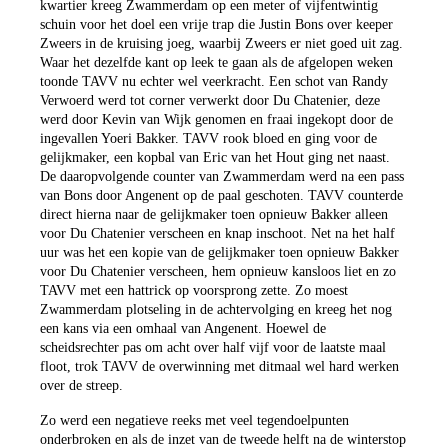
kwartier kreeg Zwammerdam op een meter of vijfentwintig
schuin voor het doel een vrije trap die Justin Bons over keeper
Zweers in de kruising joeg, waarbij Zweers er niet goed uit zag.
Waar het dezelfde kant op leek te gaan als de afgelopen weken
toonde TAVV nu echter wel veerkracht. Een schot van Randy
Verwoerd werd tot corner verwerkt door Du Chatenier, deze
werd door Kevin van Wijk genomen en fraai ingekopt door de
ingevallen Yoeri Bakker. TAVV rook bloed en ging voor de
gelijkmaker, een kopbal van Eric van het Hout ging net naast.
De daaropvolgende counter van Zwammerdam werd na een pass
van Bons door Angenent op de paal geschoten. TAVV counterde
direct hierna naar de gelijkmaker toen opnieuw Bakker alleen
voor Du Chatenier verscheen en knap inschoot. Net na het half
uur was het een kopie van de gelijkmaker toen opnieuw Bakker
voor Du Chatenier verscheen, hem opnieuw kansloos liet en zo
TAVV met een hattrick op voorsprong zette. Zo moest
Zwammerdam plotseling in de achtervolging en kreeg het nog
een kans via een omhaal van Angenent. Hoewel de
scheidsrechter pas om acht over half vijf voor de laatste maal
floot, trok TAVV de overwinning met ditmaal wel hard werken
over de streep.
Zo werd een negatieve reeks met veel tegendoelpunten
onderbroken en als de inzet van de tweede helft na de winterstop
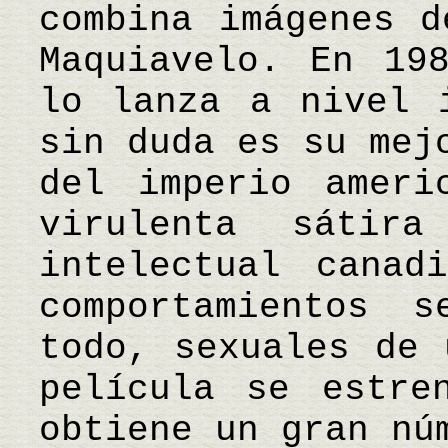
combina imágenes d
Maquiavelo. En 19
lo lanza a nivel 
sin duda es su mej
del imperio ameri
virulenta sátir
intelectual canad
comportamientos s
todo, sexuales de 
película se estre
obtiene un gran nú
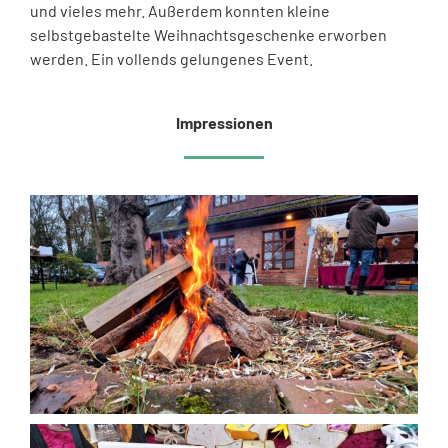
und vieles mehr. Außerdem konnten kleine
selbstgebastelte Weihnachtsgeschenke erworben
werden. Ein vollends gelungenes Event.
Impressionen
___
**REQUIRED ACTION:**
Where in the entries does the word "TAVV" occur? Copy out each line that has it.

**EXERCISE SOLUTION:**
toonde TAVV nu echter wel veerkracht. Een schot van Randy
ingevallen Yoeri Bakker. TAVV rook bloed en ging voor de
van Bons door Angenent op de paal geschoten. TAVV counterde
TAVV met een hattrick op voorsprong zette. Zo moest
floot, trok TAVV de overwinning met ditmaal wel hard werken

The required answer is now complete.